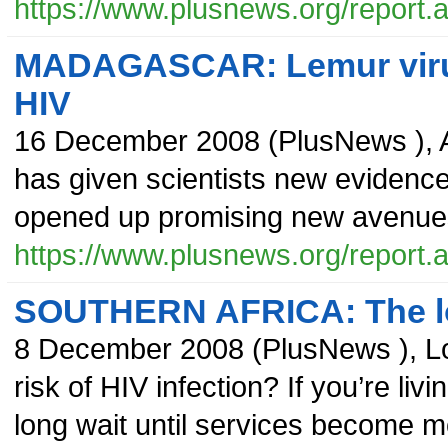
https://www.plusnews.org/report
MADAGASCAR: Lemur virus 
HIV
16 December 2008
(
PlusNews
),
has given scientists new evidence 
opened up promising new avenues 
https://www.plusnews.org/report
SOUTHERN AFRICA: The lon
8 December 2008
(
PlusNews
),
L
risk of HIV infection? If you’re li
long wait until services become m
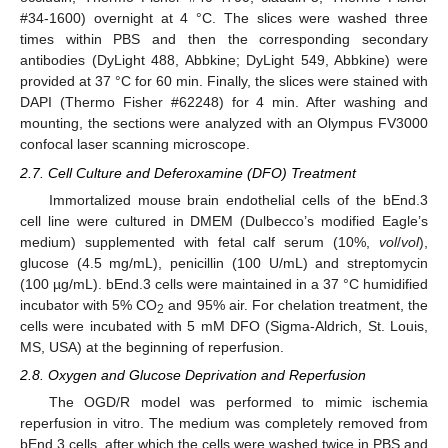
#34-1600) overnight at 4 °C. The slices were washed three
times within PBS and then the corresponding secondary
antibodies (DyLight 488, Abbkine; DyLight 549, Abbkine) were
provided at 37 °C for 60 min. Finally, the slices were stained with
DAPI (Thermo Fisher #62248) for 4 min. After washing and
mounting, the sections were analyzed with an Olympus FV3000
confocal laser scanning microscope.
2.7. Cell Culture and Deferoxamine (DFO) Treatment
Immortalized mouse brain endothelial cells of the bEnd.3
cell line were cultured in DMEM (Dulbecco’s modified Eagle’s
medium) supplemented with fetal calf serum (10%,
vol
/
vol
),
glucose (4.5 mg/mL), penicillin (100 U/mL) and streptomycin
(100 µg/mL). bEnd.3 cells were maintained in a 37 °C humidified
incubator with 5% CO
and 95% air. For chelation treatment, the
2
cells were incubated with 5 mM DFO (Sigma-Aldrich, St. Louis,
MS, USA) at the beginning of reperfusion.
2.8. Oxygen and Glucose Deprivation and Reperfusion
The OGD/R model was performed to mimic ischemia
reperfusion in vitro. The medium was completely removed from
bEnd.3 cells, after which the cells were washed twice in PBS and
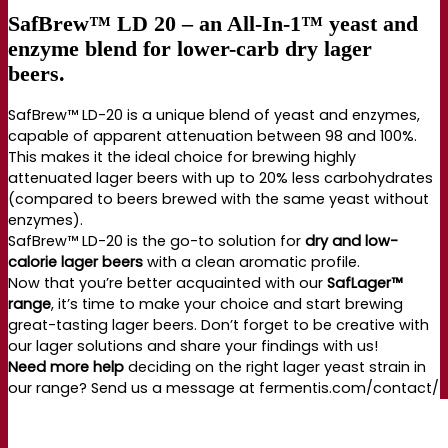
SafBrew™ LD 20 – an All-In-1™ yeast and
enzyme blend for lower-carb dry lager
beers.
SafBrew™ LD-20 is a unique blend of yeast and enzymes,
capable of apparent attenuation between 98 and 100%.
This makes it the ideal choice for brewing highly
attenuated lager beers with up to 20% less carbohydrates
(compared to beers brewed with the same yeast without
enzymes).
SafBrew™ LD-20 is the go-to solution for
dry and low-
calorie lager beers
with a clean aromatic profile.
Now that you’re better acquainted with our
SafLager™
range
, it’s time to make your choice and start brewing
great-tasting lager beers. Don’t forget to be creative with
our lager solutions and share your findings with us!
Need more help
deciding on the right lager yeast strain in
our range? Send us a message at fermentis.com/contact/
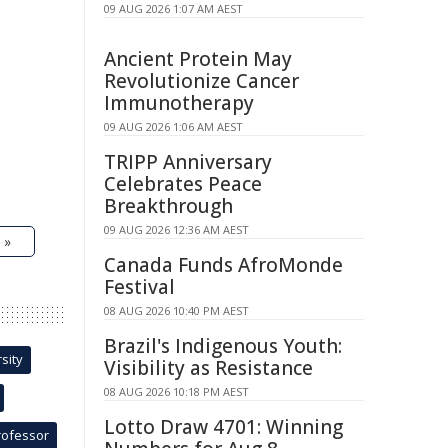
09 AUG 2026 1:07 AM AEST
Ancient Protein May
Revolutionize Cancer
Immunotherapy
09 AUG 2026 1:06 AM AEST
TRIPP Anniversary
Celebrates Peace
Breakthrough
09 AUG 2026 12:36 AM AEST
 »
Canada Funds AfroMonde
Festival
08 AUG 2026 10:40 PM AEST
Brazil's Indigenous Youth:
sity
Visibility as Resistance
08 AUG 2026 10:18 PM AEST
Lotto Draw 4701: Winning
rofessor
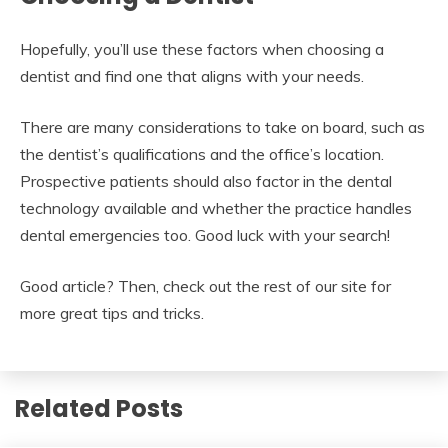
Hopefully, you’ll use these factors when choosing a
dentist and find one that aligns with your needs.
There are many considerations to take on board, such as
the dentist’s qualifications and the office’s location.
Prospective patients should also factor in the dental
technology available and whether the practice handles
dental emergencies too. Good luck with your search!
Good article? Then, check out the rest of our site for
more great tips and tricks.
Related Posts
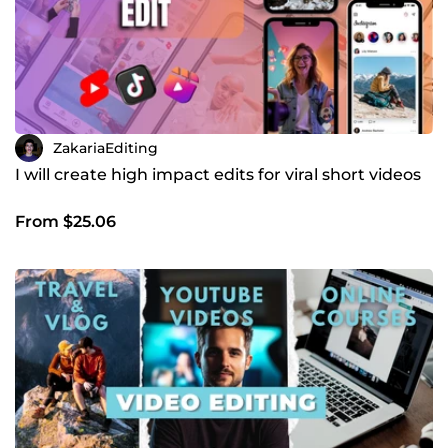
ZakariaEditing
I will create high impact edits for viral short videos
From $25.06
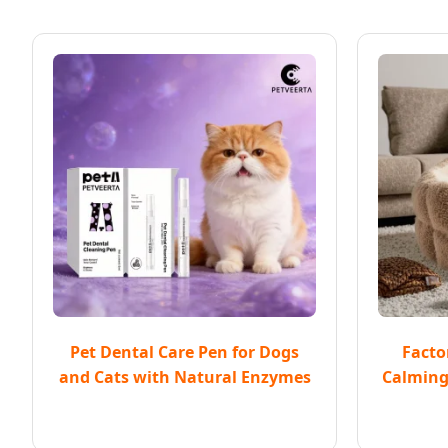
Pet Dental Care Pen for Dogs
Facto
and Cats with Natural Enzymes
Calming 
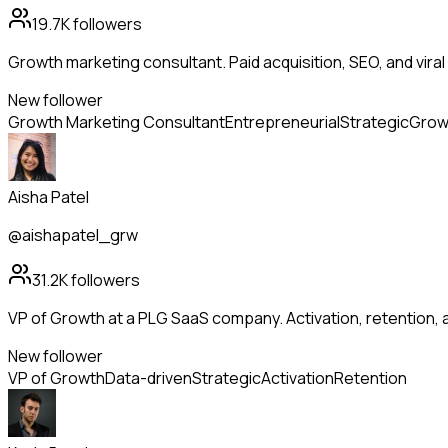
19.7K
followers
Growth marketing consultant. Paid acquisition, SEO, and viral 
New follower
Growth Marketing Consultant
Entrepreneurial
Strategic
Grow
Aisha Patel
@aishapatel_grw
31.2K
followers
VP of Growth at a PLG SaaS company. Activation, retention
New follower
VP of Growth
Data-driven
Strategic
Activation
Retention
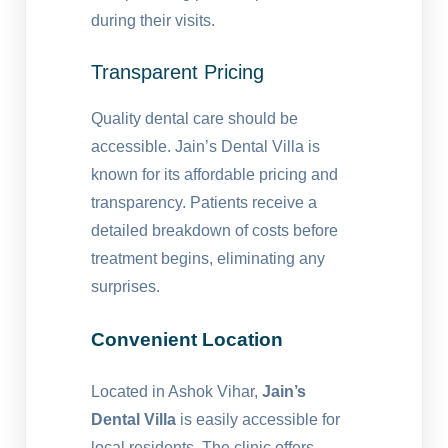
during their visits.
Transparent Pricing
Quality dental care should be
accessible. Jain’s Dental Villa is
known for its affordable pricing and
transparency. Patients receive a
detailed breakdown of costs before
treatment begins, eliminating any
surprises.
Convenient Location
Located in Ashok Vihar,
Jain’s
Dental Villa
is easily accessible for
local residents. The clinic offers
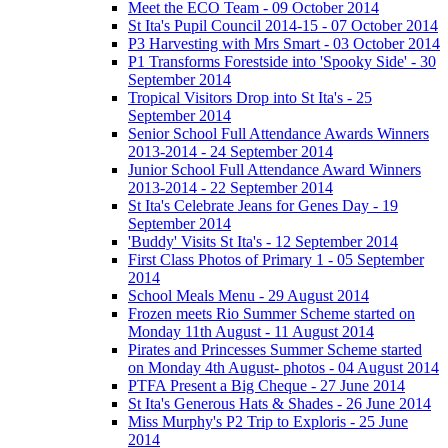
Meet the ECO Team - 09 October 2014
St Ita's Pupil Council 2014-15 - 07 October 2014
P3 Harvesting with Mrs Smart - 03 October 2014
P1 Transforms Forestside into 'Spooky Side' - 30
September 2014
Tropical Visitors Drop into St Ita's - 25
September 2014
Senior School Full Attendance Awards Winners
2013-2014 - 24 September 2014
Junior School Full Attendance Award Winners
2013-2014 - 22 September 2014
St Ita's Celebrate Jeans for Genes Day - 19
September 2014
'Buddy' Visits St Ita's - 12 September 2014
First Class Photos of Primary 1 - 05 September
2014
School Meals Menu - 29 August 2014
Frozen meets Rio Summer Scheme started on
Monday 11th August - 11 August 2014
Pirates and Princesses Summer Scheme started
on Monday 4th August- photos - 04 August 2014
PTFA Present a Big Cheque - 27 June 2014
St Ita's Generous Hats & Shades - 26 June 2014
Miss Murphy's P2 Trip to Exploris - 25 June
2014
------------------------------------
* Task brief
From the records above, copy each line in which the string "your" occurs.

* Exercise solution
, it’s time to make your choice and start brewing
our lager solutions and share your findings with us!
dentist and find one that aligns with your needs.
dental emergencies too. Good luck with your search!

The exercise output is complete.